● **Exercise requirements**:
Render all of the data below as a Markdown table with the columns Row and Line. Number each line in sequence and omit any blank lines.

● **Task material**:
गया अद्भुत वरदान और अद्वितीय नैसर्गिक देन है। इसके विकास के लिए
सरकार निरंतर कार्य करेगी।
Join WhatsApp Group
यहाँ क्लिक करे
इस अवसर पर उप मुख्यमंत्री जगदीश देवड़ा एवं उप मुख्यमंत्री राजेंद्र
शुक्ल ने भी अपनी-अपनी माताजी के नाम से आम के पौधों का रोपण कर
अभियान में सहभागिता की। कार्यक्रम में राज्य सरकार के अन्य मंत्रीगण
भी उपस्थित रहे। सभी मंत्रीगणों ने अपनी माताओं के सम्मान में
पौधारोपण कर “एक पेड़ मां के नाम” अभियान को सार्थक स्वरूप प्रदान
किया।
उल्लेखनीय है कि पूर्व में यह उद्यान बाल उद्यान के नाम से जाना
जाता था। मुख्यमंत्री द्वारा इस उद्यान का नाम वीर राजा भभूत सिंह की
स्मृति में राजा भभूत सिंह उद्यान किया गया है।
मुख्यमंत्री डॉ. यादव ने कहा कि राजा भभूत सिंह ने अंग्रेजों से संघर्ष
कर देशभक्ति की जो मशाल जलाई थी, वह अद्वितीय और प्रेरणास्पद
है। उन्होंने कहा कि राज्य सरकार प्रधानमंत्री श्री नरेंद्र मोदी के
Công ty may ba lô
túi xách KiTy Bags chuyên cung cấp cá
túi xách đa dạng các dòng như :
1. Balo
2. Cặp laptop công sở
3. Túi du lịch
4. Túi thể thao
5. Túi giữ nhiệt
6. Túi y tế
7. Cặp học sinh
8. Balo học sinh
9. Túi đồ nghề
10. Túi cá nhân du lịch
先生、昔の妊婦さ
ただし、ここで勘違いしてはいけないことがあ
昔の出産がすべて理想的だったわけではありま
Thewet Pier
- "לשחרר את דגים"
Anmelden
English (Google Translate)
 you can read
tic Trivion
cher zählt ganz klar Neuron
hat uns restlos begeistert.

● **The completed task**:
| Row | Line |
|---|---|
| 1 | गया अद्भुत वरदान और अद्वितीय नैसर्गिक देन है। इसके विकास के लिए |
| 2 | सरकार निरंतर कार्य करेगी। |
| 3 | Join WhatsApp Group |
| 4 | यहाँ क्लिक करे |
| 5 | इस अवसर पर उप मुख्यमंत्री जगदीश देवड़ा एवं उप मुख्यमंत्री राजेंद्र |
| 6 | शुक्ल ने भी अपनी-अपनी माताजी के नाम से आम के पौधों का रोपण कर |
| 7 | अभियान में सहभागिता की। कार्यक्रम में राज्य सरकार के अन्य मंत्रीगण |
| 8 | भी उपस्थित रहे। सभी मंत्रीगणों ने अपनी माताओं के सम्मान में |
| 9 | पौधारोपण कर “एक पेड़ मां के नाम” अभियान को सार्थक स्वरूप प्रदान |
| 10 | किया। |
| 11 | उल्लेखनीय है कि पूर्व में यह उद्यान बाल उद्यान के नाम से जाना |
| 12 | जाता था। मुख्यमंत्री द्वारा इस उद्यान का नाम वीर राजा भभूत सिंह की |
| 13 | स्मृति में राजा भभूत सिंह उद्यान किया गया है। |
| 14 | मुख्यमंत्री डॉ. यादव ने कहा कि राजा भभूत सिंह ने अंग्रेजों से संघर्ष |
| 15 | कर देशभक्ति की जो मशाल जलाई थी, वह अद्वितीय और प्रेरणास्पद |
| 16 | है। उन्होंने कहा कि राज्य सरकार प्रधानमंत्री श्री नरेंद्र मोदी के |
| 17 | Công ty may ba lô |
| 18 | túi xách KiTy Bags chuyên cung cấp cá |
| 19 | túi xách đa dạng các dòng như : |
| 20 | 1. Balo |
| 21 | 2. Cặp laptop công sở |
| 22 | 3. Túi du lịch |
| 23 | 4. Túi thể thao |
| 24 | 5. Túi giữ nhiệt |
| 25 | 6. Túi y tế |
| 26 | 7. Cặp học sinh |
| 27 | 8. Balo học sinh |
| 28 | 9. Túi đồ nghề |
| 29 | 10. Túi cá nhân du lịch |
| 30 | 先生、昔の妊婦さ |
| 31 | ただし、ここで勘違いしてはいけないことがあ |
| 32 | 昔の出産がすべて理想的だったわけではありま |
| 33 | Thewet Pier |
| 34 | - "לשחרר את דגים" |
| 35 | Anmelden |
| 36 | English (Google Translate) |
| 37 |  you can read |
| 38 | tic Trivion |
| 39 | cher zählt ganz klar Neuron |
| 40 | hat uns restlos begeistert. |